Geçen sezon kıyametin koptuğu ‘Süper Kupa’mızın bu sezon başlamadan oynanan maçının ilk yarısı 30. saniyedeki gol ile tamamlandı! Karşılıklı iki üç kırık dökük gol girişimi, o kadar. Gerisi nafile çaba… Beşiktaş golünde büyük hatanın Victor Nelsson’dan geldiğini düşünenimiz kuşkusuz ki çoktur! ‘Top oraya nasıl geldi?’ ile ilgilenenimiz ise aynı oranda azdır! Lakin bu düşük yoğunluklu maçın genelde hakimi Beşiktaş’tı. Pas trafiğinde de, rakibi etkisiz hücumlara yönlendirmede de, kapılan toplarda etkili olmaya gayret etmede de Galatasaray’a göre baskın olan onlardı. ‘Baskın’ dediysem Galatasaray’a göre ‘Baskın’! İzleyenler görmüştür, hazırlık maçlarından buraya gelen Galatasaray pek de iç açıcı performanslar gösterememişti. Oysa rakibi Beşiktaş, adım adım ilerliyordu. Nitekim bu maça yüksek etki koymadan ama futbol için en gerekli olan ‘Düzeni koruyarak’ sezona kupa moraliyle girmeyi bildiler. Üstelik topa daha az temas ederek! Ancak ‘Verimlilik istatistiği’nde daha iyi olan da onlardı. Belki bu maç iki gol attığı için Ciro Immobile ve kupayı kazandığı için Beşiktaş’a yazacaktır, bilemem ama sezon başının kazanmak ve kaybetmek konusundaki aldatıcılığına kanmamak gerektiğini iyi bilirim.

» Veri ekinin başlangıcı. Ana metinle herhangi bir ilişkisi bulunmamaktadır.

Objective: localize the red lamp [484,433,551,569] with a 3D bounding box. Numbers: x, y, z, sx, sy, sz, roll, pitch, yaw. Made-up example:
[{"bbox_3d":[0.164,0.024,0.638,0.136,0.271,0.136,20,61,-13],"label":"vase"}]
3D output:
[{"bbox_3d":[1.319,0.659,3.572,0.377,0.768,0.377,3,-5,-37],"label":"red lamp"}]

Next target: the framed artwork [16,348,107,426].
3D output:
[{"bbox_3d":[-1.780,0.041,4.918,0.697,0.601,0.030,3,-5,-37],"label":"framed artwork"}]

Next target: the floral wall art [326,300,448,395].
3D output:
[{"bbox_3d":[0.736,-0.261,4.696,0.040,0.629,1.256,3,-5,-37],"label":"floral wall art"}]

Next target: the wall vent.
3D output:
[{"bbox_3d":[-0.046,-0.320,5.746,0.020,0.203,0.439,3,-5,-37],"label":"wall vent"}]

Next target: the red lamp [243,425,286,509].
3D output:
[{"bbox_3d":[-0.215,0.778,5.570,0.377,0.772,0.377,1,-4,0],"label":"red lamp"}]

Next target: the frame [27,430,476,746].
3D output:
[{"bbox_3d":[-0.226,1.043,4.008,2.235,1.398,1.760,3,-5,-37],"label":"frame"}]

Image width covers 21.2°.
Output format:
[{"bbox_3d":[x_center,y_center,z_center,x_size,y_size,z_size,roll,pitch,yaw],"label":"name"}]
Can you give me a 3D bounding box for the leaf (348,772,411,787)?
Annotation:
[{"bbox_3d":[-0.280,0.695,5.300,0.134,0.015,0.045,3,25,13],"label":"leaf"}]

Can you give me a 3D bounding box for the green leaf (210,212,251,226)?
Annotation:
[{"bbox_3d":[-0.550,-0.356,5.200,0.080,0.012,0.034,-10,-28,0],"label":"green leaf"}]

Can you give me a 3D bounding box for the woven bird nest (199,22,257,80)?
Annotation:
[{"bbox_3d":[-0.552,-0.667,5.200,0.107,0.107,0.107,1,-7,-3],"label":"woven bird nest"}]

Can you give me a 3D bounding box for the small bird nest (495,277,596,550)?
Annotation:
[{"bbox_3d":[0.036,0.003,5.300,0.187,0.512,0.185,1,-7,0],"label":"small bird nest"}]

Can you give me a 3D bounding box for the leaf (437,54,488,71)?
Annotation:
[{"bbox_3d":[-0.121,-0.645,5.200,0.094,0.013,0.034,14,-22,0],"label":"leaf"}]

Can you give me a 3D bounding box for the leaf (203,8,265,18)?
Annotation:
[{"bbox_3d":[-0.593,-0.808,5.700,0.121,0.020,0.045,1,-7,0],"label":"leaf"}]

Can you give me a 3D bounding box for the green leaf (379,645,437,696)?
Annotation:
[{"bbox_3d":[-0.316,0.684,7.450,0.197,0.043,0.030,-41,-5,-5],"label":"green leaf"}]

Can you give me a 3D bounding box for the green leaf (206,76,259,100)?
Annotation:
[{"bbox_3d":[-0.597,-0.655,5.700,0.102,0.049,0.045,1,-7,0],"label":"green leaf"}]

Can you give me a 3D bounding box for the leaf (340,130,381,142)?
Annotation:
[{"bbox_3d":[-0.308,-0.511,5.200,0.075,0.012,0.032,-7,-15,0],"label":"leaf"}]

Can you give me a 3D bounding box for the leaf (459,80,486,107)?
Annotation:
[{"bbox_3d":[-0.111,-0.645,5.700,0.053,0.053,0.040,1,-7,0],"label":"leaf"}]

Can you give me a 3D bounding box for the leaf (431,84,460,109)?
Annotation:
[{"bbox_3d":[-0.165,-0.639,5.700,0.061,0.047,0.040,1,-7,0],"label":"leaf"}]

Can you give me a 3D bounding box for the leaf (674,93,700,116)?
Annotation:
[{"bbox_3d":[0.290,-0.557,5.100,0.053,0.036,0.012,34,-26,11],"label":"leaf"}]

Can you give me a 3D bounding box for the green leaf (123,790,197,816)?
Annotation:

Yine de Beşiktaş açısından geçen sezonunun rahatsız edici belirsizliğine karşı gayet olumlu bir başlangıç ve hocası Giovanni van Bronckhorst için pozitiflerle dolu bir başlangıç oldu. Hele ki penaltı ve sonrasında gelen dördüncü gol lig için bir gözdağı niteliğindeydi denecektir. Beşinci gol ise Beşiktaş sevincinden daha çok son şampiyon Galatasaray’ın ıstırabıydı sanki! 30 yaş ortalamalı iki takımdan Galatasaray’ın kupayı kaybetmesini ‘Transfer yap(a) maması’na bağlayanlara kulak asmayın. Futbol, tüm etkinlikler gibi bir antrenman dolayısıyla tekrar oyunudur. Ortada gözle görünen bir sorun varsa nedeni de çözümü de bulmak zor değildir ancak öncelik sorunu doğru görmektir.